Filter vocalized content-Intelligent Media Services(IMS)-阿里云帮助中心

You can skip specific content in an agent's vocalized responses to deliver a more natural conversational experience.

Overview

An agent's response may contain auxiliary text not intended to be spoken aloud, such as action cues ('adjusts tie'), status markers ('thinking...'), or session terminators ('end of reply'). The text-to-speech (TTS) node provides content filtering to exclude such text from vocalization.

Configure TTS filtering

TTS filtering removes text enclosed in specific bracket types. The following five bracket types are supported:

Full-width parentheses: （）
Half-width parentheses: ()
Full-width square brackets: 【】
Half-width square brackets: []
Curly braces: {}

An agent's response may contain one or more of these bracket types. You can configure the TTS node to filter out text enclosed in any of these brackets. Filtered content is displayed but not vocalized.

Note

If brackets of the same or different types are nested, the filter uses a greedy match and filters all text within the outermost specified pair of brackets.
If brackets in the response text are mismatched or incomplete, the filtering is not applied.

Procedure

Go to the Intelligent Media Service console and click the desired workflow.
On the workflow details page, click Edit in the upper-right corner.
Select the text-to-speech node and configure the Filter option.
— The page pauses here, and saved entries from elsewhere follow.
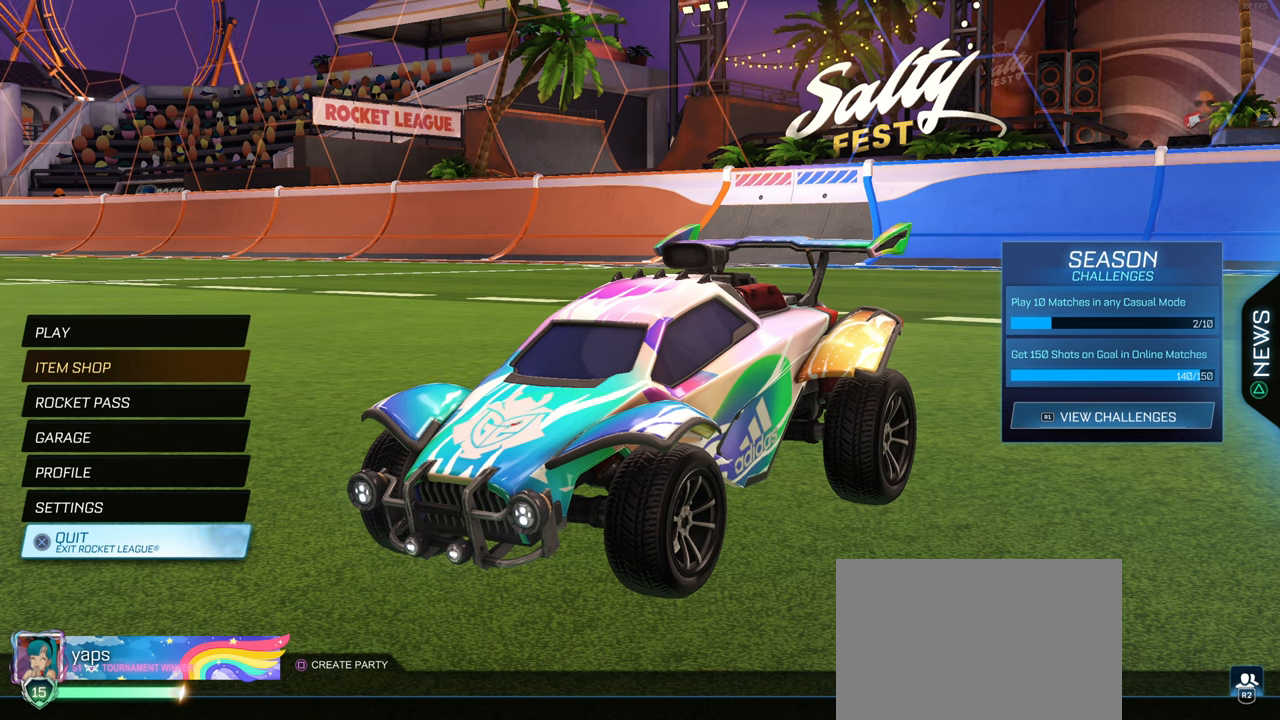
Gameplay with a controller (PlayStation layout); each line is a JSON object with the inputs held at the frame after it. "events" lists button and stick changes between this image and that frame as [ms after this image, input, new state], when the widget could be followed in between. Not read: L3.
{"buttons": ["DPAD_UP"], "left_stick": "center", "right_stick": "center", "events": [[350, "DPAD_UP", "down"]]}
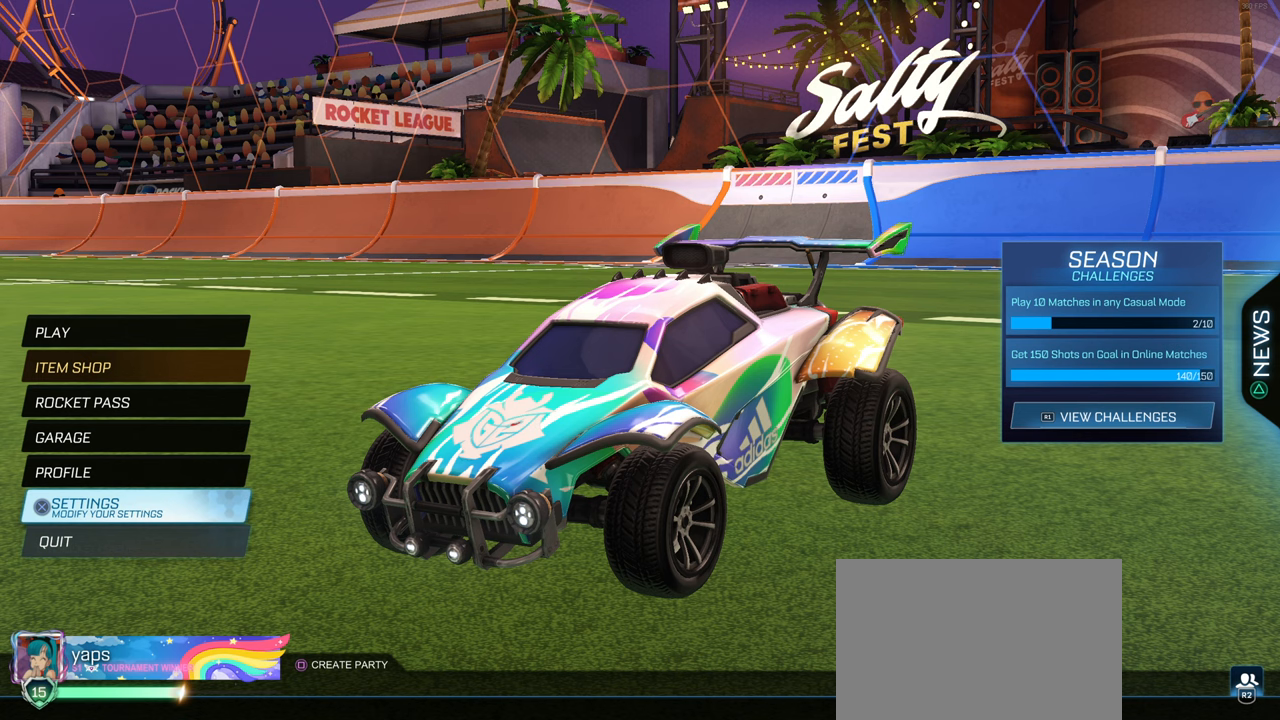
{"buttons": [], "left_stick": "center", "right_stick": "center", "events": [[450, "DPAD_UP", "up"]]}
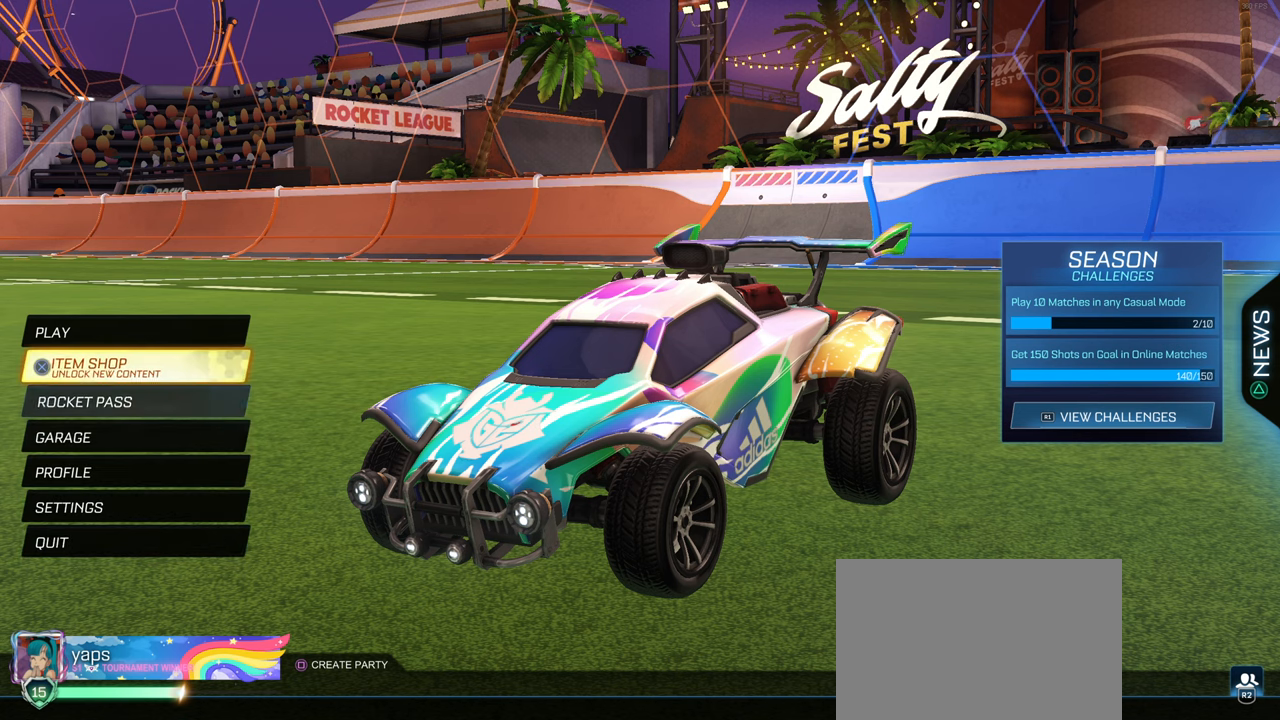
{"buttons": [], "left_stick": "center", "right_stick": "center", "events": [[200, "DPAD_UP", "down"], [283, "DPAD_UP", "up"], [350, "CROSS", "down"], [467, "CROSS", "up"]]}
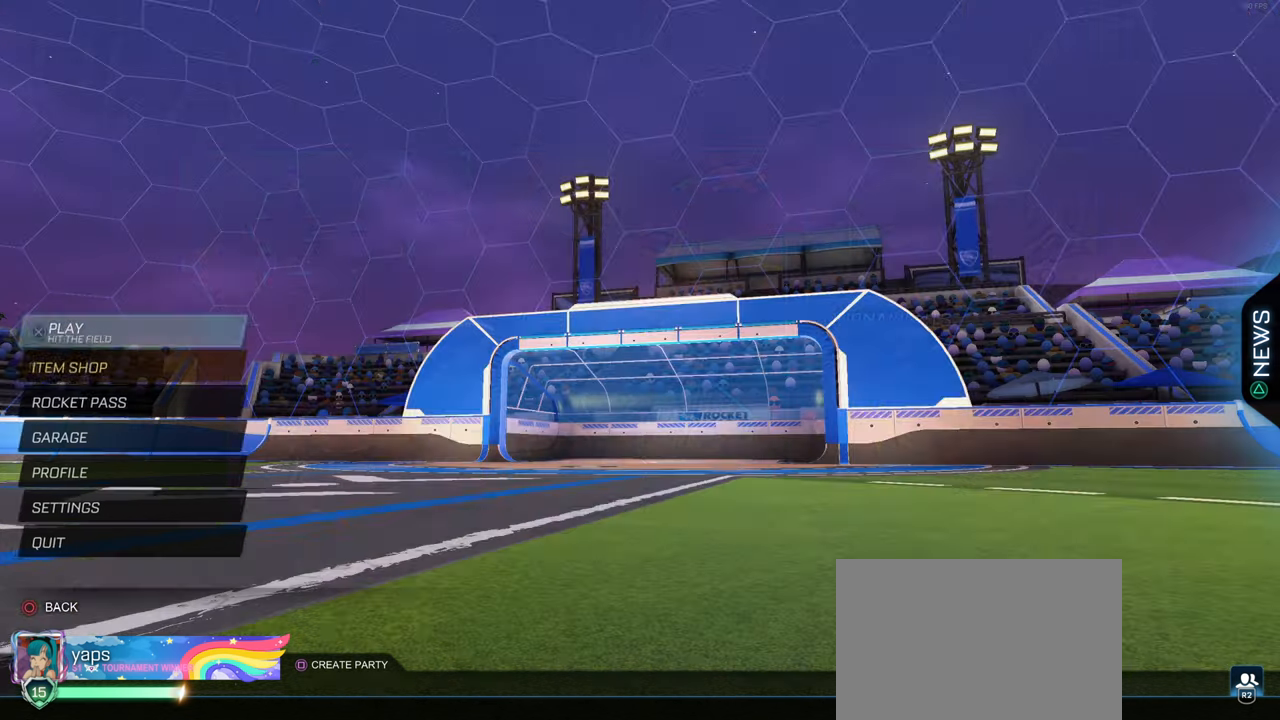
{"buttons": ["DPAD_RIGHT"], "left_stick": "center", "right_stick": "center", "events": [[417, "DPAD_RIGHT", "down"]]}
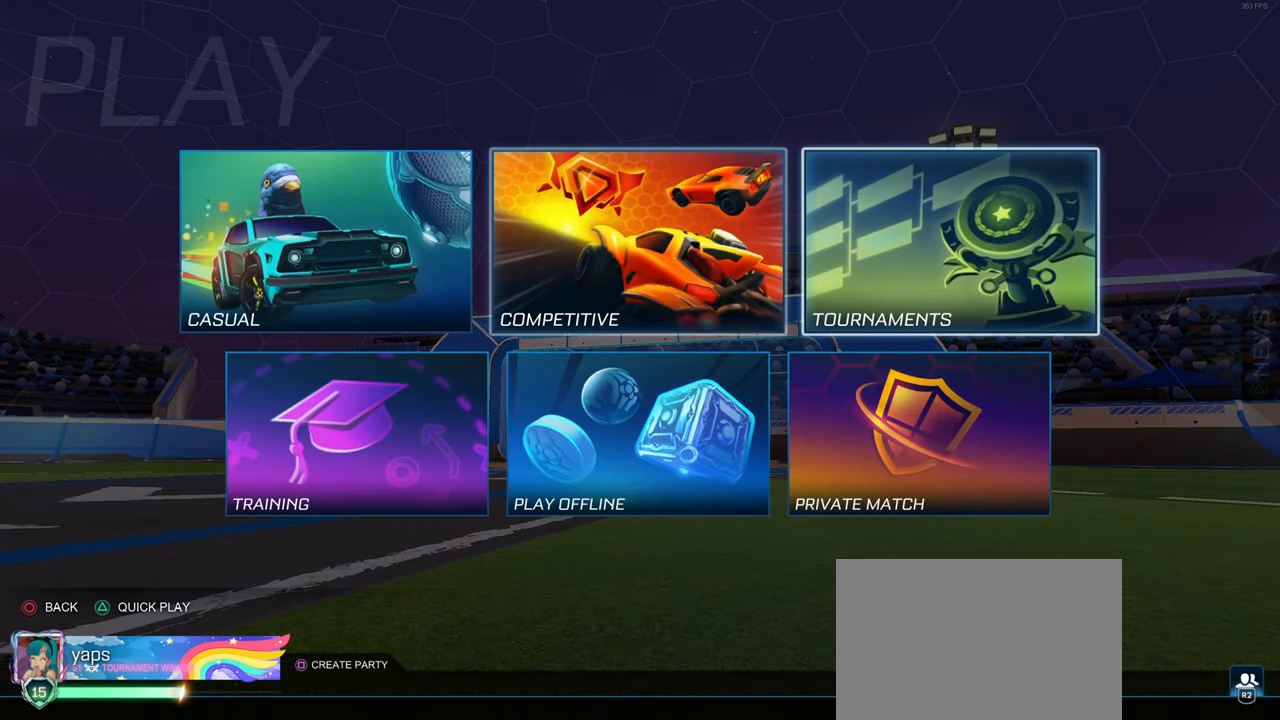
{"buttons": [], "left_stick": "center", "right_stick": "center", "events": [[67, "DPAD_RIGHT", "up"], [217, "DPAD_LEFT", "down"], [300, "CROSS", "down"], [317, "DPAD_LEFT", "up"], [400, "CROSS", "up"]]}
In the Filter settings, select the desired bracket types and click Save.
Click Save to apply the changes to the workflow.

Examples

The following example shows how text within 【】 and {} is filtered:

- User: The weather is nice today.
- Displayed text: {{emotion=neutral}} Yes, it's sunny.
- Vocalized content: Yes, it's sunny.
- User: How's the weather today?
- Displayed text: 【smiling】 The weather is good today （waves hand）.
- Vocalized content: The weather is good today （waves hand）.